- Succeeded by: New Iran Party
- Ideology: Progressivism Liberalism Nationalism Reformism Secularism

= Revival Party =

Revival Party or Modernity Party (حزب تجدد) was a secular progressive political party in Persia/Iran during the 1920s. The party also had liberal and nationalist tendencies and supported Reza Khan become the new Shah of Iran while holding majority in the parliament.

Formed by young western-educated reformists, it was mainly organized by Ali Akbar Davar, Mohammad Tadayon and Abdolhossein Teymourtash, and was led by former Democrat Party politicians who had lost confidence in the masses, in contrast to the Socialist Party which was led by former Democrats who retained hope to mobilize lower classes.

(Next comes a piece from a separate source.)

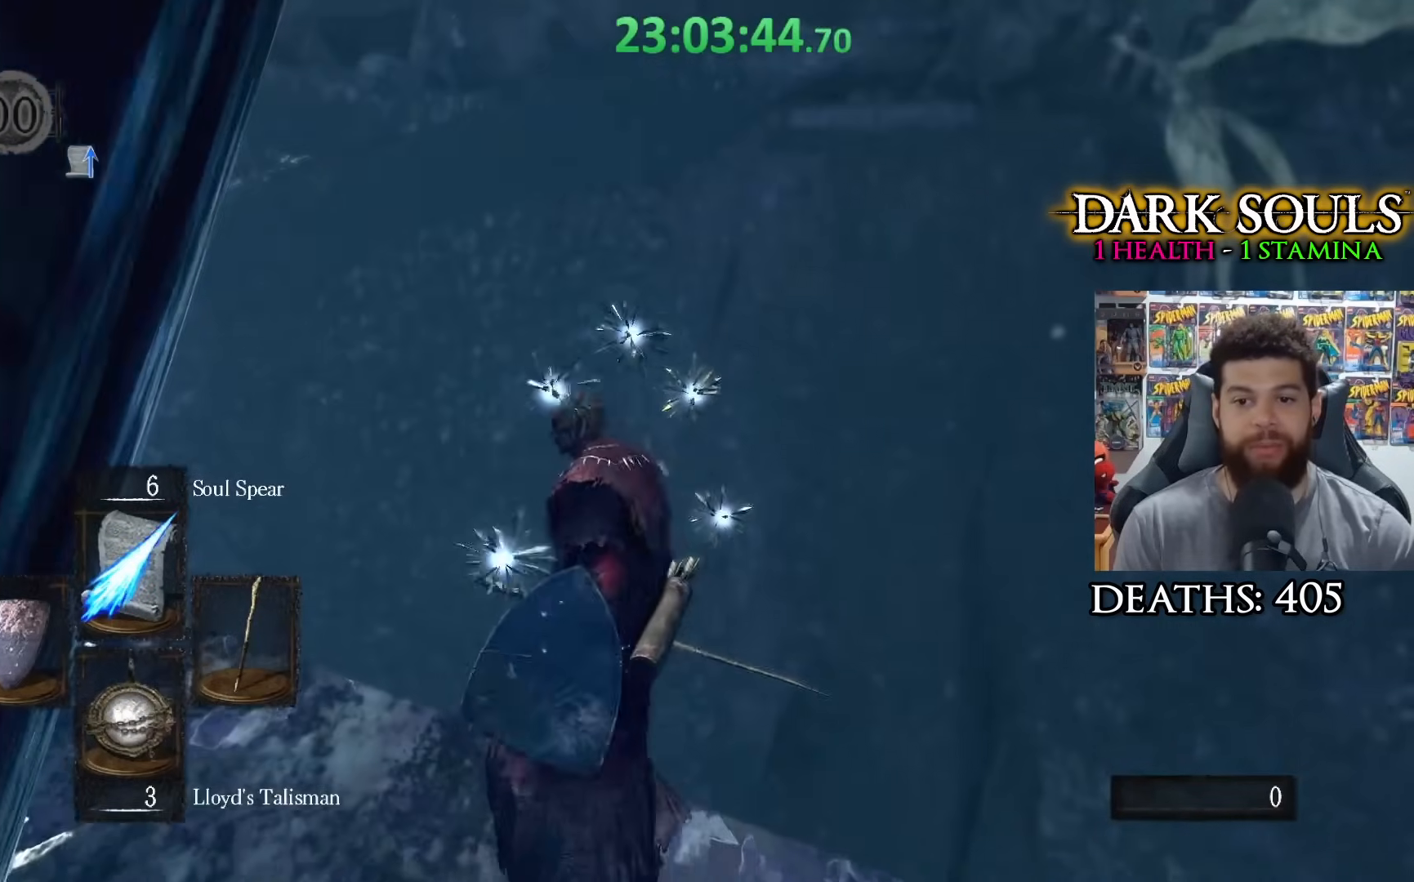
{"buttons": [], "left_stick": "up", "right_stick": "center", "events": [[17, "right_stick", "center"], [83, "left_stick", "up-left"], [217, "right_stick", "down-left"], [333, "right_stick", "center"], [417, "left_stick", "up"]]}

Many constitutionalist veterans were associated with the party, including Mohammad Ali Foroughi, Mostowfi ol-Mamalek, Hassan Taqizadeh, Mohammad-Taqi Bahar and Ebrahim Hakimi.

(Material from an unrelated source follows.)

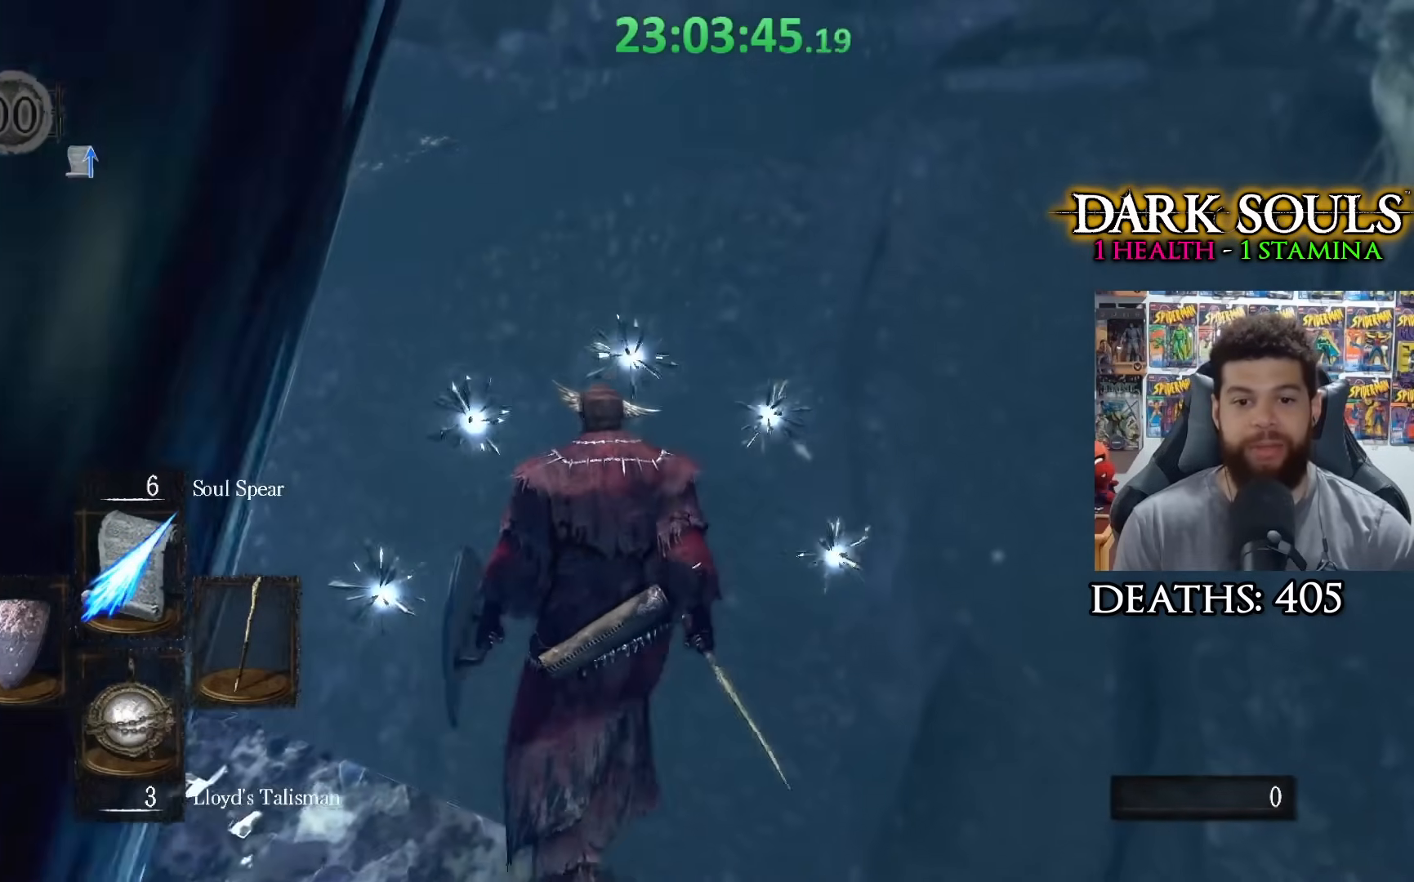
{"buttons": [], "left_stick": "up", "right_stick": "center", "events": []}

The party's platform was based on "separation of religion and politics, creating a strong army, an efficient administrative system, to end the economic rates, industrialize Iran, instead of replacing domestic investment of foreign capital into the agricultural tribes, development of the income tax system, educational facilities to the public, including women, opportunities for the flourishing of talents, and throughout the promotion of Persian language instead of local languages".